• _Texte présenté_
++++++++++
Dans sa requête enregistrée le 18 avril 2008, la SARL PIÈCES OCCASIONS, appelante, fait valoir, essentiellement, que :
- Elle n'a jamais cessé son activité. Celle-ci a été développée sur des locaux et des sites différents (comptoir de vente, pièces d'occasion, entrepôt, atelier, caisse, site de conservation et/ ou d'enfouissement d'épaves). La fermeture de son entrepôt après 17 heures a donné à l'huissier l'illusion d'une cessation d'activité ;
- L'entrepôt a toujours été maintenu et utilisé. L'interruption ou le simple ralentissement de l'exploitation ne constitue pas la cessation définitive de celle-ci. Les sous-locations ont été faites à titre précaire et exceptionnel, et s'expliquent par une réduction d'activité et un projet de restructuration de l'entreprise ;
- Le grief de défaut d'exploiter un commerce de fabrication et de vente de menuiserie aluminium n'est pas fondé. En précisant cette activité, le bail, qui portait sur un terrain nu, a seulement précisé l'activité du précédent preneur. PIÈCES OCCASIONS a vainement tenté de renégocier le bail, notamment après la mise en demeure ;
- Le Tribunal s'est inexactement fondé sur l'existence de sous-locations pour en déduire une cessation d'exploitation, alors que le bail autorise la sous-location et que celle-ci est un mode d'exploitation du fonds ;
- PIÈCES OCCASIONS, en reprenant le bail d'origine, a aussi acquis pour 14 000 000 XPF la propriété des murs des hangars édifiés par le premier preneur. Son éviction constituerait un enrichissement sans cause du bailleur.
Dans ses conclusions visées le 17 octobre 2008, Françoise X... épouse A..., intimée, soutient, essentiellement, que :
- Le bail venu à expiration s'est poursuivi par tacite reconduction à défaut de congé délivré par le bailleur ou de demande de renouvellement faite par le locataire. À partir d'une date ignorée du bailleur, le preneur a cessé toute activité dans les lieux et a tenté de céder le bail ou de sous-louer à une société SERIPOL. Il n'a pas satisfait à une mise en demeure de respecter ses obligations contractuelles. Les constats établis sur place montrent des lieux inexploités (2004) ou partiellement exploités par un tiers (réparations mécaniques D...).
++++++++++
• _Données fournies_
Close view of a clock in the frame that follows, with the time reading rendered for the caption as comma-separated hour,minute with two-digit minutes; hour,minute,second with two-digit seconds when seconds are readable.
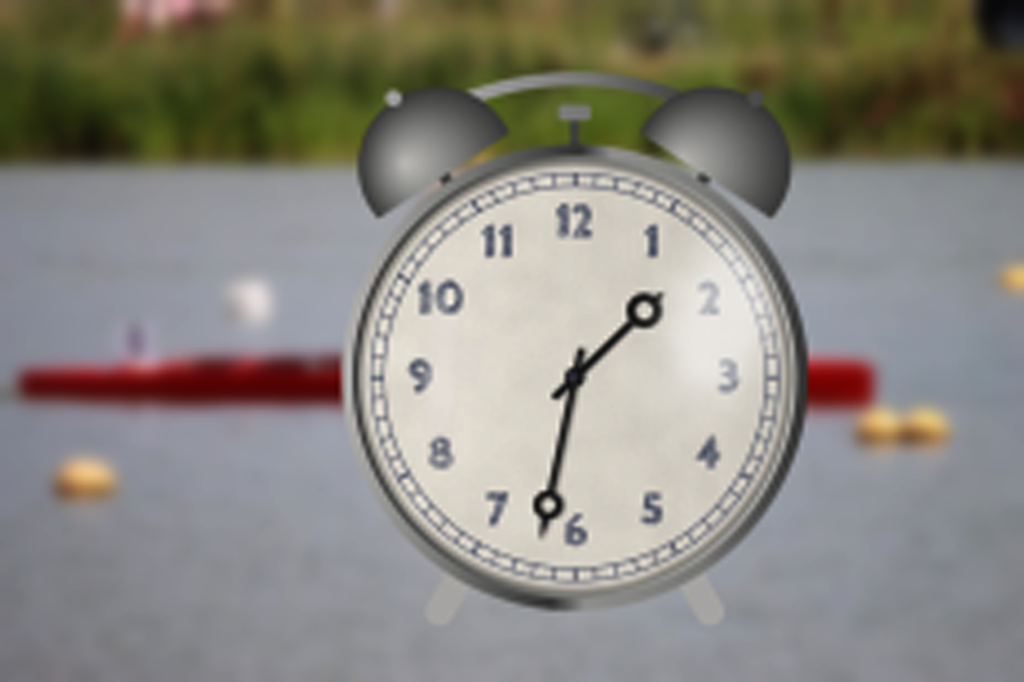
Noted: 1,32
++++++++++
• _Consigne_
Actualisez le passage de l'exposé des moyens des parties qui commence aux mots « Dans ses conclusions » et s'arrête après « (réparations mécaniques D...). », puis reproduisez-le en y remplaçant « bailleur » par « propriétaire ».

• _Résultat obtenu_
Dans ses conclusions visées le 17 octobre 2008, Françoise X... épouse A..., intimée, soutient, essentiellement, que :
- Le bail venu à expiration s'est poursuivi par tacite reconduction à défaut de congé délivré par le propriétaire ou de demande de renouvellement faite par le locataire. À partir d'une date ignorée du propriétaire, le preneur a cessé toute activité dans les lieux et a tenté de céder le bail ou de sous-louer à une société SERIPOL. Il n'a pas satisfait à une mise en demeure de respecter ses obligations contractuelles. Les constats établis sur place montrent des lieux inexploités (2004) ou partiellement exploités par un tiers (réparations mécaniques D...).